|
From the Web Editor:
Czesław Miłosz,
one of the greatest Polish poets of the 20th Century,
1980 Nobel Laureate in literature, died in Krakow August
14 at age 93. He was a member of our Web site's Advisory
Council since 2001. We will miss him, as a prominent
poet, writer and as a kind person willing to help us.
Irena Bellert
Czeslaw Milosz with Pope John Paul II,
circa 1980
Nobel poet Czeslaw Milosz
of Poland and Berkeley, one of the icons of the Solidarity
movement
Marie Felde, Media Relations
BERKELEY - Czeslaw Milosz,
Polish poet, Nobel laureate and UC Berkeley professor
emeritus, died Saturday (Aug. 14) at his home in Krakow,
Poland. He was 93.
The Associated Press reported
that he died surrounded by his family. The cause of
death was not immediately known.
"He was one of the towering
poets of the 20th century," said UC Berkeley professor
and former U.S. Poet Laureate Robert Hass on Saturday
evening. Hass was a friend and the primary English translator
of Milosz' powerful, often emotional works written in
classical Polish.
Milosz was awarded the Nobel Prize
in literature in 1980. The prize coincided with the
emergence of the Solidarity worker protest movement
that undercut Communist rule in Poland.
In awarding him the prize, the
Swedish Academy of Letters described him as a writer
of "uncompromising clear-sightedness who voices
man's exposed condition in a world of severe conflicts."

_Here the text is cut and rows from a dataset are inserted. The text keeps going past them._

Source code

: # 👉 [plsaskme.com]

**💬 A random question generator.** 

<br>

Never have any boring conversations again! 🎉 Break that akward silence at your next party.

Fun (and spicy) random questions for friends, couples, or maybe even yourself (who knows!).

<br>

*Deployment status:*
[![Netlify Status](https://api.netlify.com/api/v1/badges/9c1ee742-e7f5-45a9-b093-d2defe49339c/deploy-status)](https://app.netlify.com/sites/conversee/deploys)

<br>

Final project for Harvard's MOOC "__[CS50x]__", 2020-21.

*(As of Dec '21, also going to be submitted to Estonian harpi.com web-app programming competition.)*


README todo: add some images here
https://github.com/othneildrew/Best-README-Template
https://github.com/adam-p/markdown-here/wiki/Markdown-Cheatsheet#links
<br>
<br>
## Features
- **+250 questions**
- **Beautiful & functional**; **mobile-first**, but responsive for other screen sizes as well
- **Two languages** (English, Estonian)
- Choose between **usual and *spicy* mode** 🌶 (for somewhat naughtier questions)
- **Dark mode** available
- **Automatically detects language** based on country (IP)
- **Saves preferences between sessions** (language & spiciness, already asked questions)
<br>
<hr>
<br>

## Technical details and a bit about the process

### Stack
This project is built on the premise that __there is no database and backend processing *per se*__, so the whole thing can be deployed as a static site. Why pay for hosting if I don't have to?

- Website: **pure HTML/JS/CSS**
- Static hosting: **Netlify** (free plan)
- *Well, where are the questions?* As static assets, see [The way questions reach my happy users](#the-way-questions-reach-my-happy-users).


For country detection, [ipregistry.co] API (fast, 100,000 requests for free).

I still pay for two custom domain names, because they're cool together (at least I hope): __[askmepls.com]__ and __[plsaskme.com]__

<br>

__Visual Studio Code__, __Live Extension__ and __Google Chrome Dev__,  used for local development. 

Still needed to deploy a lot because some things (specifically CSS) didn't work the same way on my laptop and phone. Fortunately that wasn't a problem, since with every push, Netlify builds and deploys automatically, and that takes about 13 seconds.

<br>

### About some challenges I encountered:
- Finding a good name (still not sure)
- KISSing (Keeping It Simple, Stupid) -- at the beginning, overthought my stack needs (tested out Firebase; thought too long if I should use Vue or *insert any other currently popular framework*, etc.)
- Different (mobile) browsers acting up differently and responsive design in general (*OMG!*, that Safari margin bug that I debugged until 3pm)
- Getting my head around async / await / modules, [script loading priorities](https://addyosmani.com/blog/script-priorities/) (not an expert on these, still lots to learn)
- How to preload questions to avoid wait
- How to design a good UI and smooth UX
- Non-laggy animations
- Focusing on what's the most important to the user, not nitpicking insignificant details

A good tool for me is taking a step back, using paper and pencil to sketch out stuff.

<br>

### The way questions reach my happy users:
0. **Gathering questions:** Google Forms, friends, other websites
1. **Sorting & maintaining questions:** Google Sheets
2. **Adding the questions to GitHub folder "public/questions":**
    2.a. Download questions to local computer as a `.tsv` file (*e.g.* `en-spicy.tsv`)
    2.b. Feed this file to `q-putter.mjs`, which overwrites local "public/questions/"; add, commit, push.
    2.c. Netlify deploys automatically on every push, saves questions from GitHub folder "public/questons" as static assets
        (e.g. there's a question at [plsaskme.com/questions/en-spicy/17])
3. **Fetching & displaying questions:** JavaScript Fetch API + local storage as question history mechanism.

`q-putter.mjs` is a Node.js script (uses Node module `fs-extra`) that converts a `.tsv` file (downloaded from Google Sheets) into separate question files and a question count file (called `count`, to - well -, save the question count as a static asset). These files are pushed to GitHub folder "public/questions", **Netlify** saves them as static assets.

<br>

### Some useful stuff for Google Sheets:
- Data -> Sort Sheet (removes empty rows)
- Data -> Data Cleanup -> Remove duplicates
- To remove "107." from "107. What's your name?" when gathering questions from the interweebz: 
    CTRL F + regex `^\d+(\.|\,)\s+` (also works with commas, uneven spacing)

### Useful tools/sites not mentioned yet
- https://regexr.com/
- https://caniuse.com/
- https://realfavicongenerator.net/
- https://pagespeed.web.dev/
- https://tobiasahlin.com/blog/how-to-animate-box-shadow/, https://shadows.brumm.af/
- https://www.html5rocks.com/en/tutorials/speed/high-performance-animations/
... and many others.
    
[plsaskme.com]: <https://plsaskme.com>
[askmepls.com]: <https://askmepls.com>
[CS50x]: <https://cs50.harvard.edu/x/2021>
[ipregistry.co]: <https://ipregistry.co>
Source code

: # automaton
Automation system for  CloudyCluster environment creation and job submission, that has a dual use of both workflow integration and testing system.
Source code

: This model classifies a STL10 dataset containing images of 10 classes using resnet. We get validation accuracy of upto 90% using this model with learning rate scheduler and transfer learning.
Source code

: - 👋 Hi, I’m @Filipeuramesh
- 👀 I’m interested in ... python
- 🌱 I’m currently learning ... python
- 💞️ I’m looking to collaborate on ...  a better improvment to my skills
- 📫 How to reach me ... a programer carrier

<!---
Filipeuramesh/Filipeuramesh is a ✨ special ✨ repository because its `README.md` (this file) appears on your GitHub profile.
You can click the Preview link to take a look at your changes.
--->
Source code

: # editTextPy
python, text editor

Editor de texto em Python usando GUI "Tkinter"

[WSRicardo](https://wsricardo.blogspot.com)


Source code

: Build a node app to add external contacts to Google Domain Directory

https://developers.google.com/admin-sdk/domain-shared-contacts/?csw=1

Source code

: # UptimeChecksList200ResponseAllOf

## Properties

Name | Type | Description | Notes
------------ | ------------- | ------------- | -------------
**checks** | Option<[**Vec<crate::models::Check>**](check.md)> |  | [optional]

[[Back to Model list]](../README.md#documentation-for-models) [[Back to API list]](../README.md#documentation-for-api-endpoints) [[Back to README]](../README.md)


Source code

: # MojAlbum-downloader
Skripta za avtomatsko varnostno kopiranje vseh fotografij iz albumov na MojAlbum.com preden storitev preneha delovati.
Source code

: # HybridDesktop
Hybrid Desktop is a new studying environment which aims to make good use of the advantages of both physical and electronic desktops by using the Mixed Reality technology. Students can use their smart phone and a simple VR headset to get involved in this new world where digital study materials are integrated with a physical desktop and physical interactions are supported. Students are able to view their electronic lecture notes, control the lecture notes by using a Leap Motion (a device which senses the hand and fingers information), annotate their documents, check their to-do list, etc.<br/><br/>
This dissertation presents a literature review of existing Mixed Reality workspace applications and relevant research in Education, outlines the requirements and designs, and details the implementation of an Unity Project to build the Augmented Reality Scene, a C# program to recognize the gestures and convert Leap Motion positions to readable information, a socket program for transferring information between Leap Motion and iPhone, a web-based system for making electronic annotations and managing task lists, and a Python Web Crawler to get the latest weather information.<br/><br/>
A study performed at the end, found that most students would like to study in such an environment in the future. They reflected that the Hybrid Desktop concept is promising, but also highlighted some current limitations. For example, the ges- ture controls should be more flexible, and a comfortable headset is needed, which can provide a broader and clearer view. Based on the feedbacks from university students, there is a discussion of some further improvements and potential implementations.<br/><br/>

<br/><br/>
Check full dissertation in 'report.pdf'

Robert Faggen, a literature professor
at Claremont McKenna College who interviewed, studied
and wrote about the poet, told the Washington Post that
Milosz "is without question one of the heroic figures
of 20th-century poetry, although 'heroic' was a mantle
he shunned. At the [Solidarity] monument in Gdansk,
you have icons of three figures: Lech Walesa, Pope John
Paul II and Milosz."
When Milosz received the Nobel
Prize, he had been teaching in the Department of Slavic
Languages and Literature at Berkeley for 20 years. Although
he had retired as a professor in 1978, at the age of
67, he continued to teach and on the day of the Nobel
announcement he cut short the celebration to attend
to his undergraduate course on Dostoevsky.
In Berkeley, Milosz, who "was
not an academic by background," found himself "a
funny foreign language teacher in paradise," said
Hass.
He had been lured to the campus
in 1960 by Frank Whitfield, then chair of the Department
of Slavic Languages and Literature. In 1956, Milosz'
work, "Captive Mind," had been published.
It was written, at least in part, to explain his reluctant
defection from Poland.
"People understood that he
was the most important Polish writer then writing and
he was in dire straits," said Hass. He was living
in Paris trying to support himself, his wife and their
two sons through freelance writing.
Hass said Milosz was supposed
to teach the history of Polish literature, but there
was no textbook about the subject in English. So, he
hired a secretary "and dictated in English the
history of Polish literature over the course of one
summer."
Milosz was born in Lithuania in
1911 and studied law at the University in Vilnius. He
lived through the horrors of the Nazi regime and Stalin's
tyranny. His childhood, spent partly in Russia just
before and after the Revolution, is described in his
novel "The Valley of Issa," published in 1955,
and in his autobiography "Native Realm," published
in 1968.
In Berkeley, he lived in a house
on Grizzly Peak Boulevard. When the Iron Curtain fell,
he was able to return to Poland. Until the last few
years he and his second wife, Carol, split their time
between their apartment in Krakow and their home in
Berkeley.
Hass said he last saw Milosz in
Poland last summer. Over a period of 20 years, the two
had met nearly every Monday morning working together
to translate Milosz' poems.
In February 2000, at a noon-time
event in the Morrison Reading Room on campus, Milosz
read in both Polish and in English to an overflow crowd
of admirers.
According to the San Francisco
Chronicle, he read a short piece called, "To Wash."
"At the end of his life
a poet thinks: I have been plunging into so many of
the obsessions and stupid ideas of my epoch! It would
be necessary to put me in a bathtub and to scrub me
till all that dirt was washed away. And yet only because
of that dirt could I be a poet of the 20th century,
and perhaps the Good Lord wanted it, so that I was of
use to him."
The Associated Press reported
that Milosz is survived by two sons. His first wife,
Janina, died in 1986. His second wife, Carol, a U.S.-born
historian, died in 2003. Funeral arrangements are pending.